Real-World Evidence on Infection Risk in Multiple Myeloma Treated with BiTEs and CAR-T cells: A Meta-Analysis

Background T-cell-redirecting therapies, including bispecific T-cell engagers (BiTEs) and chimeric antigen receptor T-cell (CAR-T) therapies, have substantially improved outcomes in relapsed or refractory multiple myeloma (RRMM). However, infectious complications remain a major safety concern, particularly in real-world settings, where patients are more heterogeneous than those enrolled in clinical trials. Methods We conducted a systematic review and meta-analysis of real-world retrospective studies evaluating severe (grade 3–4) infections in adult patients with RRMM treated with approved BiTEs or CAR-T cell therapies.
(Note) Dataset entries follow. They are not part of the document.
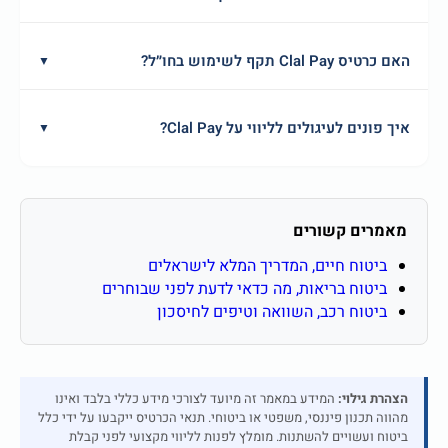
האם כרטיס Clal Pay תקף לשימוש בחו״ל?
▼
איך פונים לעיגולים לליווי על Clal Pay?
▼
מאמרים קשורים
ביטוח חיים, המדריך המלא לישראלים
ביטוח בריאות, מה כדאי לדעת לפני שבוחרים
ביטוח רכב, השוואה וטיפים לחיסכון
הצהרת גילוי:
המידע במאמר זה מיועד לצורכי מידע כללי בלבד ואינו
מהווה תכנון פיננסי, משפטי או ביטוחי. תנאי הכרטיס ייקבעו על ידי כלל
ביטוח ועשויים להשתנות. מומלץ לפנות לליווי מקצועי לפני קבלת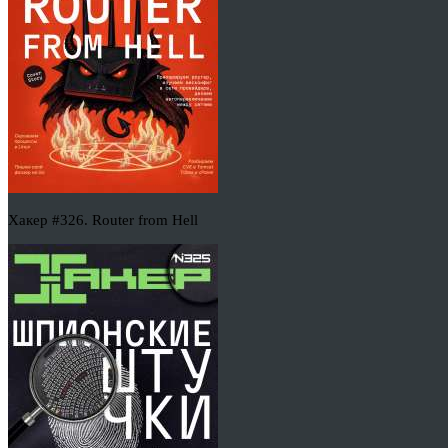
Хакер #326. Router from Hell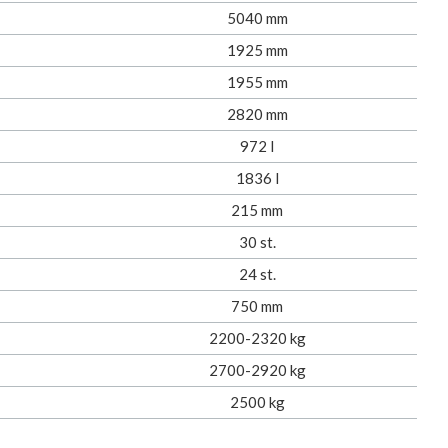
5040 mm
1925 mm
1955 mm
2820 mm
972 l
1836 l
215 mm
30 st.
24 st.
750 mm
2200-2320 kg
2700-2920 kg
2500 kg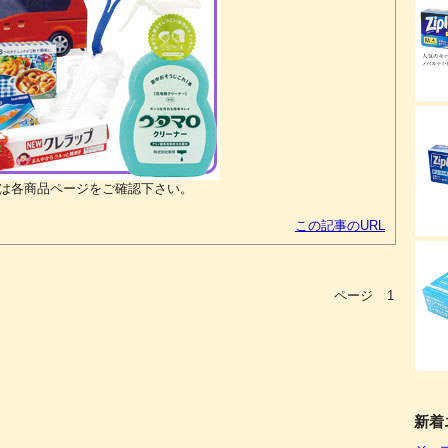
は各商品ページをご確認下さい。
この記事のURL
ページ
1
新着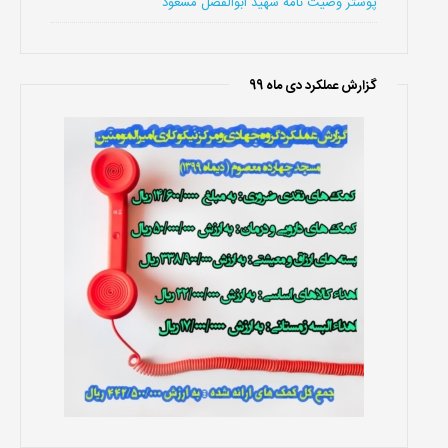
پوستر وصیت نامه شهید ابوالفضل مسعود
گزارش عملکرد دی ماه 99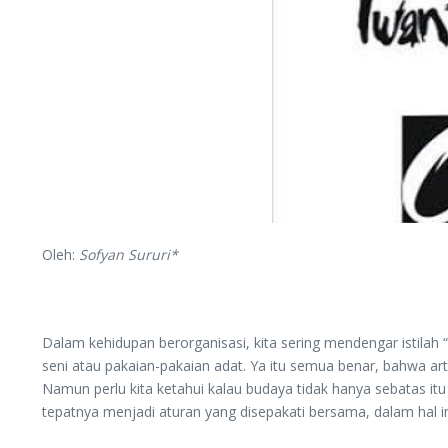
Oleh:
Sofyan Sururi*
Dalam kehidupan berorganisasi, kita sering mendengar istilah 
seni atau pakaian-pakaian adat. Ya itu semua benar, bahwa ar
Namun perlu kita ketahui kalau budaya tidak hanya sebatas it
tepatnya menjadi aturan yang disepakati bersama, dalam hal in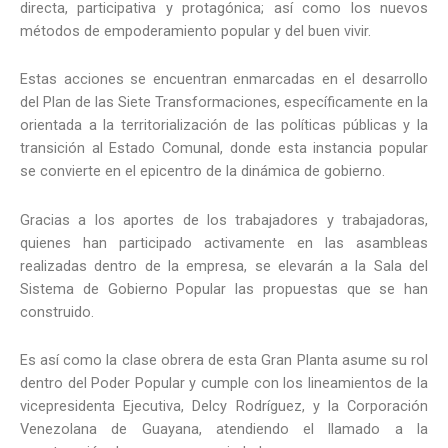
directa, participativa y protagónica; así como los nuevos
métodos de empoderamiento popular y del buen vivir.
Estas acciones se encuentran enmarcadas en el desarrollo
del Plan de las Siete Transformaciones, específicamente en la
orientada a la territorialización de las políticas públicas y la
transición al Estado Comunal, donde esta instancia popular
se convierte en el epicentro de la dinámica de gobierno.
Gracias a los aportes de los trabajadores y trabajadoras,
quienes han participado activamente en las asambleas
realizadas dentro de la empresa, se elevarán a la Sala del
Sistema de Gobierno Popular las propuestas que se han
construido.
Es así como la clase obrera de esta Gran Planta asume su rol
dentro del Poder Popular y cumple con los lineamientos de la
vicepresidenta Ejecutiva, Delcy Rodríguez, y la Corporación
Venezolana de Guayana, atendiendo el llamado a la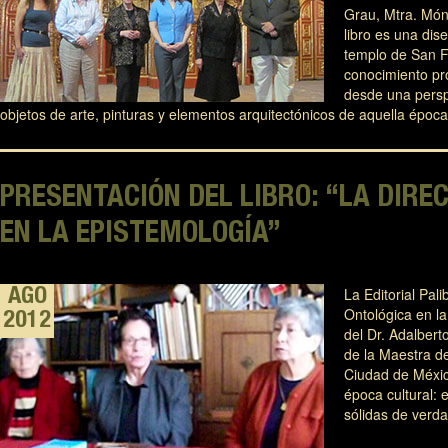
Grau, Mtra. Móni
libro es una dise
templo de San F
conocimiento pro
desde una perspec
objetos de arte, pinturas y elementos arquitectónicos de aquella época
PRESENTACIÓN DEL LIBRO: “LA DIRE
EN LA EPISTEMOLOGÍA”
La Editorial Pali
AGO
Ontológica en la
2012
del Dr. Adalbert
de la Maestra d
Ciudad de México
época cultural: e
sólidas de verd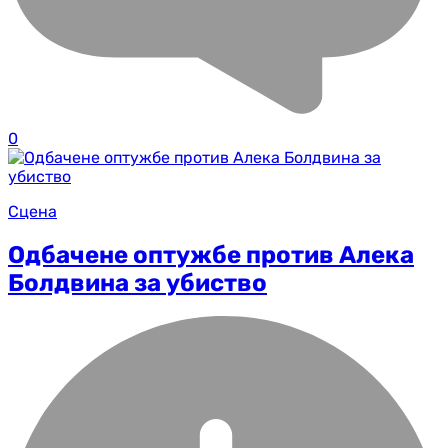
0
Сцена
Одбачене оптужбе против Алека
Болдвина за убиство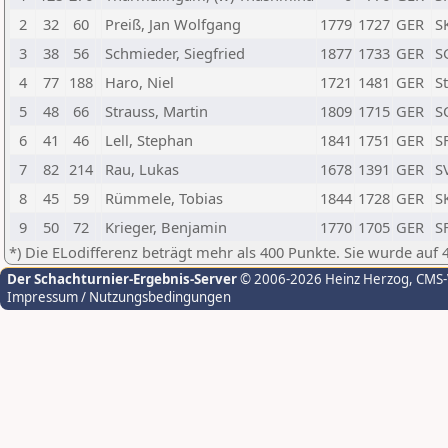
2
32
60
Preiß, Jan Wolfgang
1779
1727
GER
S
3
38
56
Schmieder, Siegfried
1877
1733
GER
S
4
77
188
Haro, Niel
1721
1481
GER
S
5
48
66
Strauss, Martin
1809
1715
GER
S
6
41
46
Lell, Stephan
1841
1751
GER
S
7
82
214
Rau, Lukas
1678
1391
GER
S
8
45
59
Rümmele, Tobias
1844
1728
GER
S
9
50
72
Krieger, Benjamin
1770
1705
GER
S
*) Die ELodifferenz beträgt mehr als 400 Punkte. Sie wurde auf 
Der Schachturnier-Ergebnis-Server
© 2006-2026 Heinz Herzog
, CMS
Impressum / Nutzungsbedingungen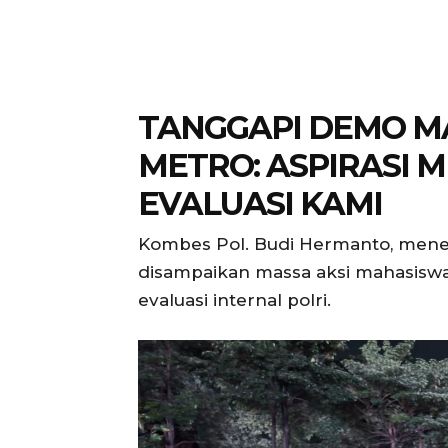
TANGGAPI DEMO M
METRO: ASPIRASI 
EVALUASI KAMI
Kombes Pol. Budi Hermanto, mene
disampaikan massa aksi mahasiswa
evaluasi internal polri.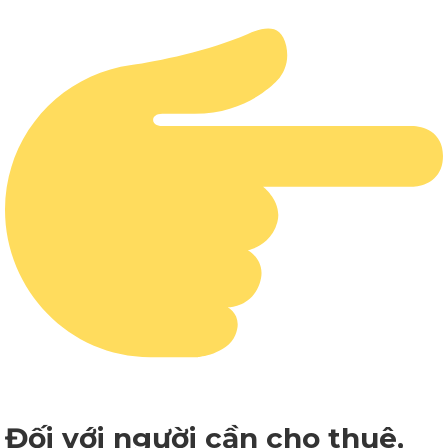
Đối với người cần cho thuê,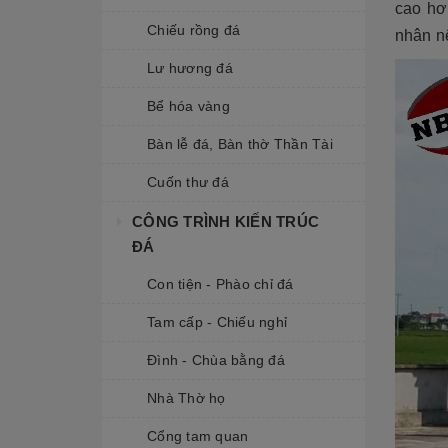
cao hơ
Chiếu rồng đá
nhân nê
Lư hương đá
Bể hóa vàng
Bàn lễ đá, Bàn thờ Thần Tài
Cuốn thư đá
CÔNG TRÌNH KIẾN TRÚC
ĐÁ
Con tiện - Phào chỉ đá
Tam cấp - Chiếu nghỉ
Đình - Chùa bằng đá
Nhà Thờ họ
Cổng tam quan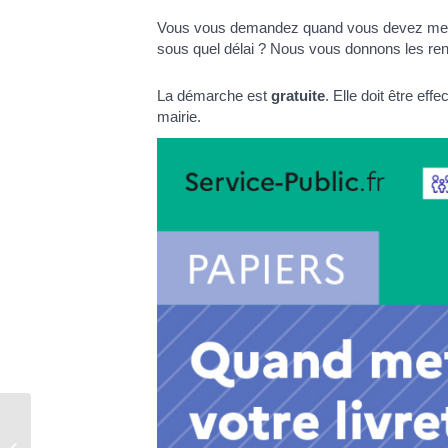
Vous vous demandez quand vous devez mettre à
sous quel délai ? Nous vous donnons les ren
La démarche est
gratuite
. Elle doit être eff
mairie.
Comptes rendus des conseils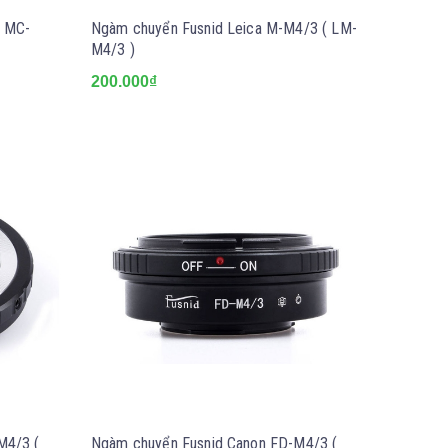
D MC-
Ngàm chuyển Fusnid Leica M-M4/3 ( LM-
M4/3 )
200.000₫
M4/3 (
Ngàm chuyển Fusnid Canon FD-M4/3 (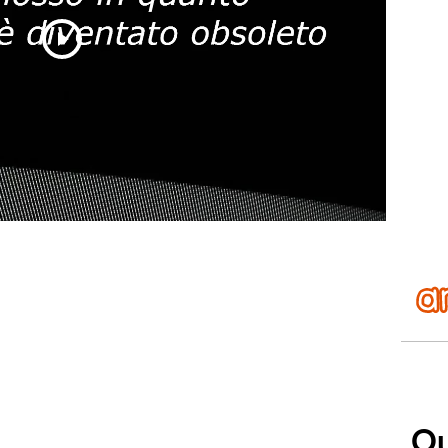
Play
Video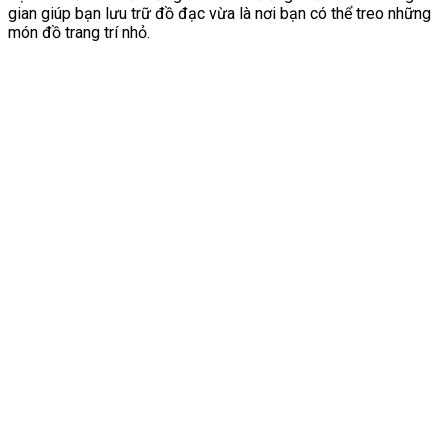
gian giúp bạn lưu trữ đồ đạc vừa là nơi bạn có thể treo những
món đồ trang trí nhỏ.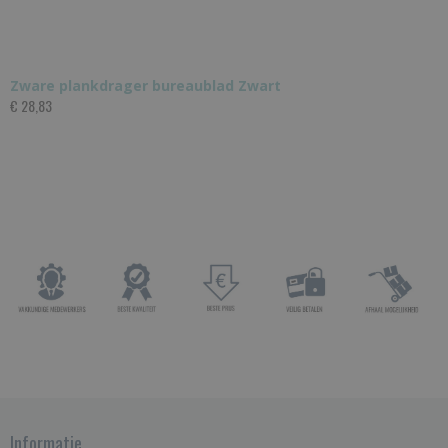
Zware plankdrager bureaublad Zwart
€ 28,83
Informatie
Pooled event rates were estimated using random-effects models. Heterogeneity was explored through subgroup analyses, meta-regression, and sensitivity analyses. Results Sixteen studies encompassing 2,097 patients were included. Overall, 24.2% of patients developed grade 3–4 infections (pooled event rate 0.24; 95% CI, 0.21–0.28). Among BiTEs-treated patients (n = 1,602), the pooled severe infection rate was 0.26 (95% CI, 0.23–0.30), with higher rates observed for BCMA-directed BiTEs (0.27) compared with GPRC5D-directed BiTEs (0.25). CAR-T cell therapies (n = 495) were associated with a lower pooled infection rate (0.19; 95% CI, 0.12–0.27). Conclusions In real-world practice, severe infections affect approximately one in four patients receiving T-cell-redirecting therapies for RRMM. Observed differences in infection rates across platforms and targets should be interpreted with caution, as they derive from indirect comparisons in non-randomized, heterogeneous cohorts. Nevertheless, these data support incorporating patient frailty and prior infection history into therapeutic decision-making. CAR-T therapy, or GPRC5D-directed BiTEs when CAR-T is not feasible, may represent reasonable options in patients at higher infectious risk, within an individualized and context-dependent treatment strategy.